第13話

コンビニの扉が開くと、そこには賀代が立っていた。


「あ、シン君…」


賀代は驚いた表情で僕の方を見た。


僕は突然の出来事に動揺した。


「か、か、か、賀代ちゃん!ちょっとね、函館まで旅に行ってきてさ、今帰る途中なんだよ!」


賀代は微かに笑った。

白川さんの家で会った時とは違い、冷たい感じはなかった。


「こんなところで立ち話もなんやから、コーヒーでも飲みに行かへん?」


奇妙な感じがした。

もう挽回の機会はないだろうと諦めていたからだ。


いや、挽回もなにも、僕は賀代の機嫌を損ねるような事は何もしていないのだから、この前の冷たい態度こそがむしろ変だったのだ。


きっと賀代は女性特有のサイクルで機嫌が悪かっただけなのだ、と、脳天気な僕はそう考えることにした。


賀代のお気に入りの喫茶店。

田舎町の店らしからぬ洒落た佇まい。


向かい合わせに座る。

賀代の笑顔が、心の中の暗雲を吹き飛ばし、陽の光を満たしてゆく。


「タバコ吸ってもいい?」


僕は、ああ構わないよ、と促した。


灰皿には、コーヒー豆の出がらしが敷きつめてある。


「ウチ、この灰皿が好きなんよ。」


そう言いながら、まだそれほど吸っていないタバコの先でコーヒー豆の出がらしをつついた。


タバコを吸う女が嫌いということはない。むしろ、タバコを吸う女は陽気で親しみやすいことが多いから、そのこと自体は気にもしない。

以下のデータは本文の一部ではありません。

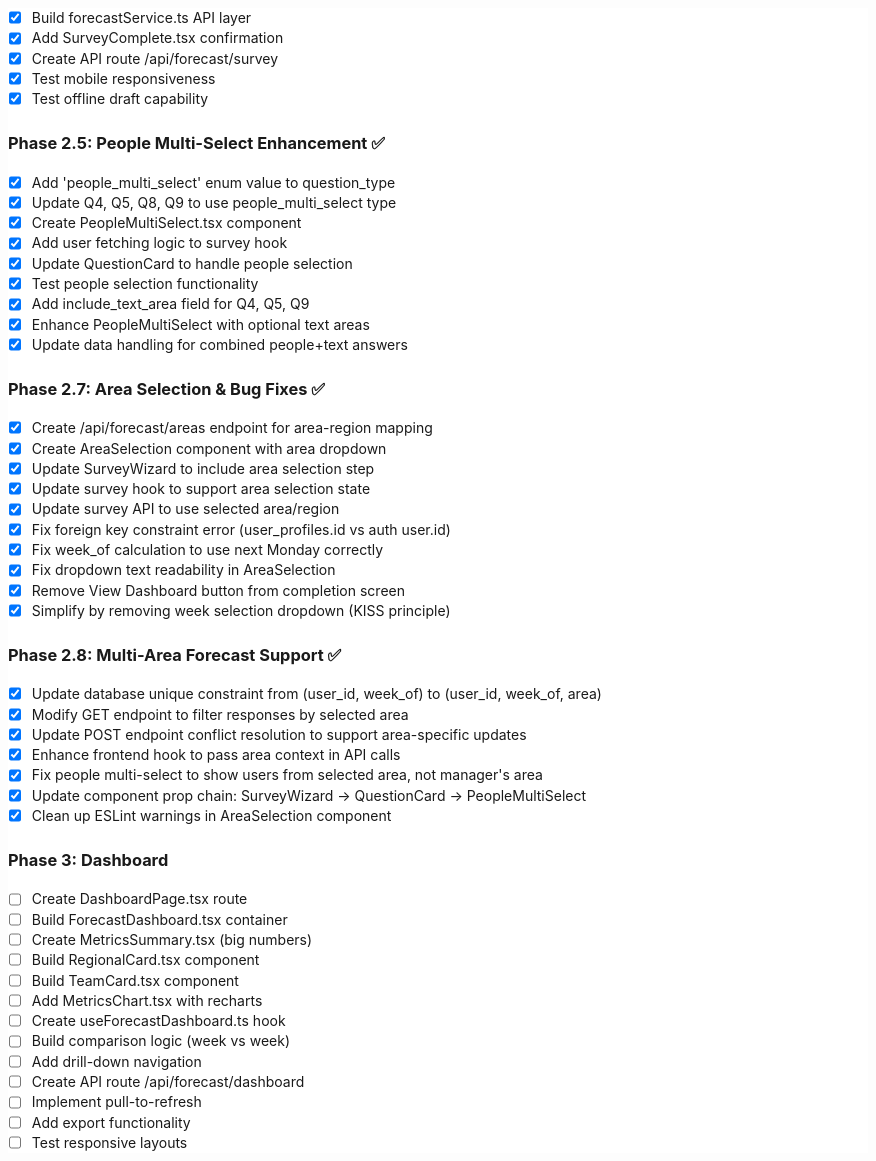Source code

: - [x] Build forecastService.ts API layer
- [x] Add SurveyComplete.tsx confirmation
- [x] Create API route /api/forecast/survey
- [x] Test mobile responsiveness
- [x] Test offline draft capability

### Phase 2.5: People Multi-Select Enhancement ✅
- [x] Add 'people_multi_select' enum value to question_type
- [x] Update Q4, Q5, Q8, Q9 to use people_multi_select type
- [x] Create PeopleMultiSelect.tsx component
- [x] Add user fetching logic to survey hook
- [x] Update QuestionCard to handle people selection
- [x] Test people selection functionality
- [x] Add include_text_area field for Q4, Q5, Q9
- [x] Enhance PeopleMultiSelect with optional text areas
- [x] Update data handling for combined people+text answers

### Phase 2.7: Area Selection & Bug Fixes ✅
- [x] Create /api/forecast/areas endpoint for area-region mapping
- [x] Create AreaSelection component with area dropdown
- [x] Update SurveyWizard to include area selection step
- [x] Update survey hook to support area selection state
- [x] Update survey API to use selected area/region
- [x] Fix foreign key constraint error (user_profiles.id vs auth user.id)
- [x] Fix week_of calculation to use next Monday correctly
- [x] Fix dropdown text readability in AreaSelection
- [x] Remove View Dashboard button from completion screen
- [x] Simplify by removing week selection dropdown (KISS principle)

### Phase 2.8: Multi-Area Forecast Support ✅
- [x] Update database unique constraint from (user_id, week_of) to (user_id, week_of, area)
- [x] Modify GET endpoint to filter responses by selected area
- [x] Update POST endpoint conflict resolution to support area-specific updates
- [x] Enhance frontend hook to pass area context in API calls
- [x] Fix people multi-select to show users from selected area, not manager's area
- [x] Update component prop chain: SurveyWizard → QuestionCard → PeopleMultiSelect
- [x] Clean up ESLint warnings in AreaSelection component

### Phase 3: Dashboard
- [ ] Create DashboardPage.tsx route
- [ ] Build ForecastDashboard.tsx container
- [ ] Create MetricsSummary.tsx (big numbers)
- [ ] Build RegionalCard.tsx component
- [ ] Build TeamCard.tsx component
- [ ] Add MetricsChart.tsx with recharts
- [ ] Create useForecastDashboard.ts hook
- [ ] Build comparison logic (week vs week)
- [ ] Add drill-down navigation
- [ ] Create API route /api/forecast/dashboard
- [ ] Implement pull-to-refresh
- [ ] Add export functionality
- [ ] Test responsive layouts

しかし、賀代に限っては、愉快ではない気持ちがなくもなかった。


女がタバコを吸うのは男の影響である。

賀代は今までどんな男と付き合ってきたのだろう?

煙の向こう側にその人影が見えるような気がしたから。


「シン君は、どの露天風呂が一番好き?」


「そうだな~、やっぱりセセキ温泉が一番好きだなあ。海が見えるしね。」


「シン君、どんだけ海が好きやねん。戸崎さんが言ってたで。あいつは海ばかり見に行ってカッコつけた男やねんって。」


「いやあ、カッコなんてつけてないよォ。確かに海は好きだけどね。で、賀代ちゃんはどの露天風呂が一番好き?」


「うちはニセコの雪秩父の露天風呂が一番好き。」


僕らは旅と温泉のことばかり話していたが、少しばかり黙ったあと、また賀代が話し始めた。




「ねえ、今度戸崎さんの所に行かへん?」


「行かへん?ってさ、戸崎さん今札幌じゃなくて美深だよ。」


「だから、美深に行かへん?」


「え?だって美深遠いじゃん?」


「言うほど遠くないやろ、行こう、行こう!」


「よし!行くとするか!」


賀代の住む町から美深町までは日帰りは出来ない。


もちろん僕はOKした。


予期せぬ偶然が、賀代と僕との間に新たな約束をもたらした。